TASK SET:
A: List every method the text about the organic garden says was tried against slugs.
B: Extend the text about the organic garden, picking up after its final sentence.

STUDY TEXT:
[Start of Attachment]

This is a bit like a toddler teaching tightrope walking, so I won't say much more. I am a naturally cynical person, but Letetia's scientific approach and demonstration, together with the fact that everything she said ran in parallel with my theories about soil fertility and ethical land use, has made me want to master this method and create a truly wholesome patch.

Letetia does soil analysis and offers great advice and also runs workshops through NRM South (sign up to their newsletter to hear about great learning opportunities, I'm going to their 'Farm Insects, Pests or Guests? workshop on Bruny in November).

I'm truly excited to begin this journey, innoculate my soils and take another peek through that microscope in 6 months and see who's living down there! But most of all I can't wait to taste what comes out of our healthy garden this Summer.

Doing things the hard way


This 'organic' thing ain't easy. Slugs are presently ruining my life. During this unseasonably warm weather we sowed madly. But where young artichokes and radishes should be flourishing only tiny stumps remain.

I've tried beer traps, iron chelates (which I'm not that comfortable using), 6 year old slug hunters paid at the rate of 1c per slug, sheets of plastic laid overnight and slugs wiped from underneath each morning, but none of it seems to help. Imagine my dismay at potting up 200 tiny lovage plants, only to find the lot eaten to nothing the next morning.

Fertility is also an issue. In my tiny plot I seem to have several different soils. One spot is double depth topsoil where soil salvaged from the nursery area is mounded up, another is the old chook run where there is a thin layer of fertile black stuff on top of our native clay. The rest is mostly our 5 inches of soil, atop rocky, mudstone clay. Soil that looks great when it is damp and has something growing in it, but dries out and grows twitch and yellow dock like thatch if you look away for a moment.

[End of Attachment]

DATA FOR REVIEW:
[Start of Attachment]

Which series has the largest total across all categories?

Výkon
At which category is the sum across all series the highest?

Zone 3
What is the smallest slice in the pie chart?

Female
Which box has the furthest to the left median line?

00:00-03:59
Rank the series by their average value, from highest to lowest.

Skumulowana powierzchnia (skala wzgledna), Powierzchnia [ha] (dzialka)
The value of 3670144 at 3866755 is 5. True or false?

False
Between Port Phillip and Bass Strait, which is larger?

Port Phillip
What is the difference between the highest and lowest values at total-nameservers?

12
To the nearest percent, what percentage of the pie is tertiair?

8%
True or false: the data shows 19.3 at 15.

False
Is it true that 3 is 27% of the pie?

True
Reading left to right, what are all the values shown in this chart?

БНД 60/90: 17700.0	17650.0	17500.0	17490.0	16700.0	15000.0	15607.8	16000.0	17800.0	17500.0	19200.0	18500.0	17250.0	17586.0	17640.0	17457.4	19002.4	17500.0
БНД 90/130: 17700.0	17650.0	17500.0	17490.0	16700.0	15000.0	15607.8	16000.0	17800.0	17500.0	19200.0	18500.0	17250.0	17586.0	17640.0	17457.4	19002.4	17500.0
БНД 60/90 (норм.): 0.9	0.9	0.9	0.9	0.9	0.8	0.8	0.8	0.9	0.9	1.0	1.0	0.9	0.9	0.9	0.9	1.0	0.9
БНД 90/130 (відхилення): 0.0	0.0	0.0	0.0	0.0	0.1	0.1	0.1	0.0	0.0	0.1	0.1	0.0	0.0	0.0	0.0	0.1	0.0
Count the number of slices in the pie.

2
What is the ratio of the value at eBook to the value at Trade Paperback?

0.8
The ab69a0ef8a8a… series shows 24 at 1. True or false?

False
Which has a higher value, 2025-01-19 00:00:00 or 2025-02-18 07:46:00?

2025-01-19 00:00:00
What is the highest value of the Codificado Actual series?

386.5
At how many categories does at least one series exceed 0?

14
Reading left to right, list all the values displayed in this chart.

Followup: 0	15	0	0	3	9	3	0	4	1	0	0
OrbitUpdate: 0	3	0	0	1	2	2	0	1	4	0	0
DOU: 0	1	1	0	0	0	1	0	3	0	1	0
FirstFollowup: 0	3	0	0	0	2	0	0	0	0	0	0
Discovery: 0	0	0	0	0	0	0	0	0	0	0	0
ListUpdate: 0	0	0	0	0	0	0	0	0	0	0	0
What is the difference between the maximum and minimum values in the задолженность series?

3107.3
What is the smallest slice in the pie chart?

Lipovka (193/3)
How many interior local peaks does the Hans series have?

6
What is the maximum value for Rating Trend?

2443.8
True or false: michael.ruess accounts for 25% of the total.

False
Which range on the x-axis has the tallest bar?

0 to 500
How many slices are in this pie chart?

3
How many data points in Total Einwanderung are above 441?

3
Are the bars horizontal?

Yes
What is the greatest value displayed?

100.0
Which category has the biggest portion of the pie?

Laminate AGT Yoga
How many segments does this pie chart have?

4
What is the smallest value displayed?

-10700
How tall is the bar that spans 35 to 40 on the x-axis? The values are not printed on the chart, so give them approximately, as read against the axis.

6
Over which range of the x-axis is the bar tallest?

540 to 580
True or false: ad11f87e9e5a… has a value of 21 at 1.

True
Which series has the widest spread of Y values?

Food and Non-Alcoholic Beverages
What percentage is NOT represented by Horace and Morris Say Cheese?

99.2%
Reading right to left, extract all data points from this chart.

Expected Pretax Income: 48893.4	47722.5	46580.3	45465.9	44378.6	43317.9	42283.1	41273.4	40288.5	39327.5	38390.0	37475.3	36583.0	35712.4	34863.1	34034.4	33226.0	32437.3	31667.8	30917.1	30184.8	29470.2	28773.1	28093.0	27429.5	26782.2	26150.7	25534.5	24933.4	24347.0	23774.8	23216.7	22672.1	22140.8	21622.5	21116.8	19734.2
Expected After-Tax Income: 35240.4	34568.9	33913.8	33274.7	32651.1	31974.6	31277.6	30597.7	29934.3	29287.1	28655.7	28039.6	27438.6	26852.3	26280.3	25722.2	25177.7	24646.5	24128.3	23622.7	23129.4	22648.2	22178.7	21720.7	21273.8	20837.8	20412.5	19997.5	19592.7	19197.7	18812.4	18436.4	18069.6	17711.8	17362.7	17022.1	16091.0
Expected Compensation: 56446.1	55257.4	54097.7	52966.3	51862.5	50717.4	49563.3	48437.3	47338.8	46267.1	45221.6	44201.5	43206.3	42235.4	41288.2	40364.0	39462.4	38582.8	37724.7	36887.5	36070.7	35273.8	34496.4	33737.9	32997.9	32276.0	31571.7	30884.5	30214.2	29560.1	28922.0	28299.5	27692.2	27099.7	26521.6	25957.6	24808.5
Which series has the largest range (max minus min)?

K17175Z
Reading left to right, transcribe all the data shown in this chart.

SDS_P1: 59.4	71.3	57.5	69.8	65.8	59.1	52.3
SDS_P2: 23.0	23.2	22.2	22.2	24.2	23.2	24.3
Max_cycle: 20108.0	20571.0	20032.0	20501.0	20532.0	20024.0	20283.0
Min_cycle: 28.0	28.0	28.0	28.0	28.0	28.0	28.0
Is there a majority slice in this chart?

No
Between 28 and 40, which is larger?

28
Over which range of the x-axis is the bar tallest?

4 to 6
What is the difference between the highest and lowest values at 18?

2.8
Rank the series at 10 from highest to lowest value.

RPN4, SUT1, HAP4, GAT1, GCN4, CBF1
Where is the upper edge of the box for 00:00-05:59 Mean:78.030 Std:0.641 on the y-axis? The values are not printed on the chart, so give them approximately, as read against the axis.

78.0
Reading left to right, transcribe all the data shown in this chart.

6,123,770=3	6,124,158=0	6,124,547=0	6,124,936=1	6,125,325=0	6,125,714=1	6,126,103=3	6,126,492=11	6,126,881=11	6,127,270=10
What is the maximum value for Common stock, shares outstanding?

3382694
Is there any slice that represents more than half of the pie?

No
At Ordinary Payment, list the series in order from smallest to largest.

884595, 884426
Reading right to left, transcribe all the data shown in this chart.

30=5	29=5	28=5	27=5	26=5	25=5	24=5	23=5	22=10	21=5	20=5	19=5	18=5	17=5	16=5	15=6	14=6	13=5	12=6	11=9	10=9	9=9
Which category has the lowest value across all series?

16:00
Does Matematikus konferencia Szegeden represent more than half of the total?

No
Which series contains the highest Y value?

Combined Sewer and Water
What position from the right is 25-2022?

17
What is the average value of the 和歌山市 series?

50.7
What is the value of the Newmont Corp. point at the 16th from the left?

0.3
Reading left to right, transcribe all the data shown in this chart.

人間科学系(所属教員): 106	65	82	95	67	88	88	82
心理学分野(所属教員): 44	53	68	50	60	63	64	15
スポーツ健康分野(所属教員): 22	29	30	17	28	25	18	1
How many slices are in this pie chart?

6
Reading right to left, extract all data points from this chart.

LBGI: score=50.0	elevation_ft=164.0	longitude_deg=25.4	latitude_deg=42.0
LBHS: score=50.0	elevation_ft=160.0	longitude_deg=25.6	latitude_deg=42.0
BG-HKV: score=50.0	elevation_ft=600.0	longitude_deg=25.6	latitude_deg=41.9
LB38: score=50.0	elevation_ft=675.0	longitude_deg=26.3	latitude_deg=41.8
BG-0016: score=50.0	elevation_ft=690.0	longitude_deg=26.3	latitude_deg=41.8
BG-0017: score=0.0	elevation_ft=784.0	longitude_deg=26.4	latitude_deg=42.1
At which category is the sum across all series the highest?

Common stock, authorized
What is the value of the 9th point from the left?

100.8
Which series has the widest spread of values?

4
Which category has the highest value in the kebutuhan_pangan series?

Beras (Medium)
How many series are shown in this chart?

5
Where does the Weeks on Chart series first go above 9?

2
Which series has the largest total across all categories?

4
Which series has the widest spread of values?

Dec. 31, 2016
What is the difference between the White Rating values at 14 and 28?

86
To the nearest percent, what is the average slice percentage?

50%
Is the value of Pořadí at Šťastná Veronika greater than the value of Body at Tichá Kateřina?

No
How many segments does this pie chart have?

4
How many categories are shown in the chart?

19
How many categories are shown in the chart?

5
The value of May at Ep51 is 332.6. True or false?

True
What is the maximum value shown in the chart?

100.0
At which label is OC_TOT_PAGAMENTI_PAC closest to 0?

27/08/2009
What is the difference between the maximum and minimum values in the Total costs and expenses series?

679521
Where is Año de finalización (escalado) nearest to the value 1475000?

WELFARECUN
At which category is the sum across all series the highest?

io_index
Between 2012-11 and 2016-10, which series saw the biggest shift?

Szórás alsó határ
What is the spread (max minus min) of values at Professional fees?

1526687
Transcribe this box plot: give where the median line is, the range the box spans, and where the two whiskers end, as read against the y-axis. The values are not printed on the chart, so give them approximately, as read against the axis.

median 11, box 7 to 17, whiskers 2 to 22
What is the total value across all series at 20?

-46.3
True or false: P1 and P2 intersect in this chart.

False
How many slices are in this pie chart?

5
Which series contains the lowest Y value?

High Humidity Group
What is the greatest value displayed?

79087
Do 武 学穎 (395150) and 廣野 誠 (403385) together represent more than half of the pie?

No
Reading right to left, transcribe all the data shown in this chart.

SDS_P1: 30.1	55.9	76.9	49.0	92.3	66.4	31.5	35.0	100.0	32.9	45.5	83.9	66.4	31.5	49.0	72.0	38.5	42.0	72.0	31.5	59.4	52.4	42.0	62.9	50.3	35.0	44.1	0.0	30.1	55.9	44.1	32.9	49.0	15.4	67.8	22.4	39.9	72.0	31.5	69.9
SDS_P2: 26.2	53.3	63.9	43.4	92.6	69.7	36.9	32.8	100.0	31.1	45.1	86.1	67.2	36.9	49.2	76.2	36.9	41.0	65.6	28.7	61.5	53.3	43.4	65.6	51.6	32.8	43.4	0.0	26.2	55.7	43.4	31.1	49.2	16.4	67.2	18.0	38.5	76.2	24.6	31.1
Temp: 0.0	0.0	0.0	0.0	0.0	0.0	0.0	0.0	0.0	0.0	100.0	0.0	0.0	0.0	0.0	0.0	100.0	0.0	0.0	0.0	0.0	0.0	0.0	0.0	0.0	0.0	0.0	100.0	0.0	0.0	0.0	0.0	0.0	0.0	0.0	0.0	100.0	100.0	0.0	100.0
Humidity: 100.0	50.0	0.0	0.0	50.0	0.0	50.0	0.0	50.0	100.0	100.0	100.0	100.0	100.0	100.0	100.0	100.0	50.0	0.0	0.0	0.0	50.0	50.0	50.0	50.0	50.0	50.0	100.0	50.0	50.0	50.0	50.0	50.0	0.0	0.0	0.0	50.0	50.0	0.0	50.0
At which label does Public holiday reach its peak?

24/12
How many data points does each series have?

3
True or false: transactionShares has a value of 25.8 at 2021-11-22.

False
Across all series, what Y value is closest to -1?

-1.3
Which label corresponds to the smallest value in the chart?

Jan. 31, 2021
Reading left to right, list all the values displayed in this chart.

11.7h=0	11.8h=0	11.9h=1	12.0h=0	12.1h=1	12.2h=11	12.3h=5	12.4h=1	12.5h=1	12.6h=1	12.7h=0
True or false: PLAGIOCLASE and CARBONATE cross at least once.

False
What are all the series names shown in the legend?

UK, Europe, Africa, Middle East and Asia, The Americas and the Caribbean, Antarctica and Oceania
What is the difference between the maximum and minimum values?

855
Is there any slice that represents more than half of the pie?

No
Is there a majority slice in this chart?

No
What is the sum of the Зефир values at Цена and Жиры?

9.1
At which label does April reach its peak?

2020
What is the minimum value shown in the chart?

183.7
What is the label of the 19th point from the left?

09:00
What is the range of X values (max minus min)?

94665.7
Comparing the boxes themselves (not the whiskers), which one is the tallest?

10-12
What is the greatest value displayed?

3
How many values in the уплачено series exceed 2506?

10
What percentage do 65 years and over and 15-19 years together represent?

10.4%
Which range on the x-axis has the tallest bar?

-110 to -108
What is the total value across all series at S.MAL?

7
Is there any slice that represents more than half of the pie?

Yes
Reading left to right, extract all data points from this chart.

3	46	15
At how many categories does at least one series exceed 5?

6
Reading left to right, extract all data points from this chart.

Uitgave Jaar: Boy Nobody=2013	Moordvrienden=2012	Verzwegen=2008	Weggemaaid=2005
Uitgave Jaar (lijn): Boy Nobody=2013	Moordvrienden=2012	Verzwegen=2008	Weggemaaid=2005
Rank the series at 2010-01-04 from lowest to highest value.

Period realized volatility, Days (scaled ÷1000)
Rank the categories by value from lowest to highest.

[End of Attachment]

RESPONSES FOR EACH TASK:
A:
- Beer traps
- Iron chelates
- Six-year-old slug hunters paid 1c per slug
- Sheets of plastic laid overnight, with slugs wiped from underneath each morning

B:
We also make our own potting mix. I figure if I only want to use organic methods in my plot, why should my pots be any different. I use Tassie composted pine bark, sand, blood and bone, kelp meal, rock dust and dolomite, as well as a couple of certified organic fertiliser blends to provide other nutrients. This isn't working as well as a mix containing artificial fertilisers does, but if I'm growing food plants, this is the way I want to do it.

So, today, we have a compost tea expert coming to look at our soil biology, and hopefully help us find a holistic, low input way to deal with our challenges and put tasty, healthy food on our tables, and produce healthy plants with out the need for artificial fertilisers in the potting mix. From the little I understand, compost teas, tailored to the soil type you have, can increase biological activity in the soil, making the nutrients, that are already there, more available to plants. It also makes a broader range of nutrients available, increasing the nutritional value of foods and letting plants develop a full spectrum of flavour.

So I'll be off now to fill the bikkie tin, make room for her microscope on the table, and cross my fingers that this will be part of the answer to a more successful plot.